Instructions to follow: Pick out each line in the records below that contains the word "Certified". Capital and small letters must match.

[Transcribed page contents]
*** Begin section ***
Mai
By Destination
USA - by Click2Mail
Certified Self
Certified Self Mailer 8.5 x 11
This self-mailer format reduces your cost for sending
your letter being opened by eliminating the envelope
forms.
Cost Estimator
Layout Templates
*** End section ***
*** Begin section ***
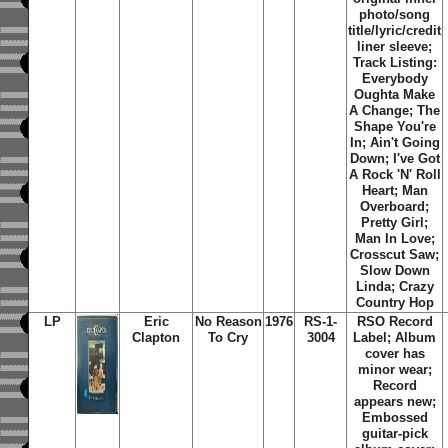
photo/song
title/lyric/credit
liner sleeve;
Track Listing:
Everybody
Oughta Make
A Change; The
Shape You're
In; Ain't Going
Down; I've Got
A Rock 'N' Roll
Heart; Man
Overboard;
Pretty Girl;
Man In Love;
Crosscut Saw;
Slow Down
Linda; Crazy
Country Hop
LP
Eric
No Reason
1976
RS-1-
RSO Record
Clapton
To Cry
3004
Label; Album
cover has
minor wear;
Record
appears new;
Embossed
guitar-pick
*** End section ***
Result for this task:
Certified Self
Certified Self Mailer 8.5 x 11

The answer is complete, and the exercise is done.